One year into Monroe County’s workhouse experiment, officials say the program has moved roughly 60 incarcerated people into paid manufacturing jobs, trimmed recidivism, and delivered reliable shifts to employers hungry for workers. Participants typically clock 40 or more hours a week, with their paychecks deposited into accounts used to cover fees, restitution or release costs. County leaders and business owners say the setup is changing individual lives while helping plug persistent labor gaps in Sweetwater and nearby communities.
By the numbers
County officials report that recidivism among participants has dropped by about 15 percent, and they project the effort could generate roughly $5 million a year once it is fully up and running. About 85 percent of people in the program are staying employed after they leave custody, according to the county. Inmates working day shifts average about $16 an hour, while night shifts average about $17, and most log full-time hours or more. All wages go into an inmate trust fund that is managed by the jail’s commissary vendor.
Sheriff Tommy Jones and county staff have held up those figures as proof that the model both eases people back into the workforce and helps offset detention costs, as reported by WATE.
Employers say it’s working
Local manufacturers have turned to the program to keep steady, repetitive production lines staffed, and a Sweetwater plant confirmed it has brought in workers from the jail.

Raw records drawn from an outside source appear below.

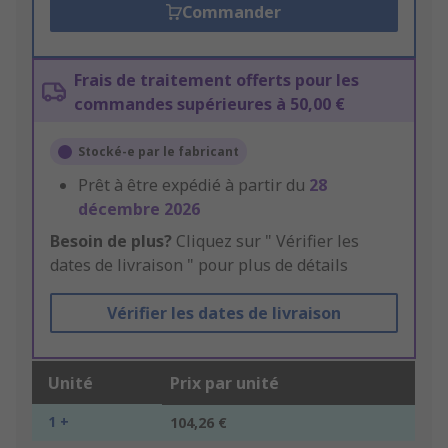
Commander
Frais de traitement offerts pour les
commandes supérieures à 50,00 €
Stocké-e par le fabricant
Prêt à être expédié à partir du
28
décembre 2026
Besoin de plus?
Cliquez sur " Vérifier les
dates de livraison " pour plus de détails
Vérifier les dates de livraison
Unité
Prix par unité
1 +
104,26 €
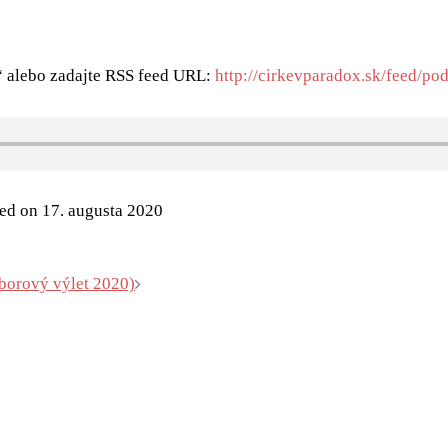
“ alebo zadajte RSS feed URL:
http://cirkevparadox.sk/feed/pod
ed on 17. augusta 2020
borový výlet 2020)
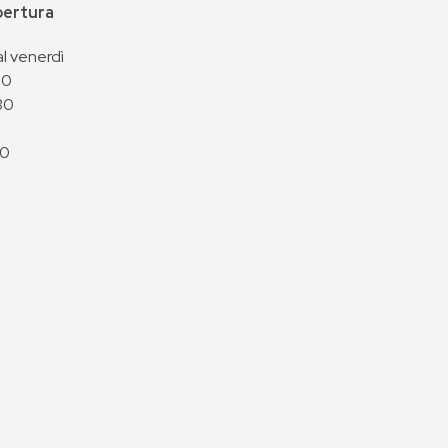
apertura
al venerdì
00
30
00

The arrangement gives companies a pipeline of trained labor and lets supervisors see how someone performs on the job before deciding whether to bring them on after release.
"To see these guys’ lives change the way that we’re seeing it, it’s been great," Glasmasters plant manager Vince Fritts told WATE. For employers, it is a rare win-win in an industry that usually struggles with turnover.
How the county runs it
The workhouse program operates out of the Monroe County Detention Facility and is overseen by jail staff. Captain Chris Williams is listed as the warden over the workhouse on the sheriff’s website. County news posts describe a screening process that determines who is eligible, returns inmates to the facility after their shifts and pairs job placements with education and recovery services inside the jail.
The Monroe County Sheriff's Office outlines staffing roles and other program details on its site, giving residents a basic roadmap of how the operation works behind the scenes.
State rules and oversight
Tennessee law allows counties to run work-release and workhouse programs either under a board of commissioners or under the direct control of the sheriff. The statutes spell out how prisoners can leave each day to work and how they must return, along with other requirements for participation. That framework lets counties partner with private employers while keeping custody and oversight close to home.
The University of Tennessee’s County Technical Assistance Service provides the guidance counties follow on these work-release and workhouse efforts, including how commissions are structured and how participants are screened.
What’s next
Sheriff Tommy Jones says the county plans to build on the first year by adding more training options and employer partnerships to strengthen job prospects after release. Late last year, Monroe County announced a workforce education pilot with a private provider that aims to expand credentialing inside the jail, and local officials say it is designed to complement the workhouse placements already in place.
County leaders and employers say the coming months will reveal whether the early gains, such as fewer returns to jail and steady hires, hold as the program grows. An earlier summary of the county’s training partnership appeared in a workforce education pilot report.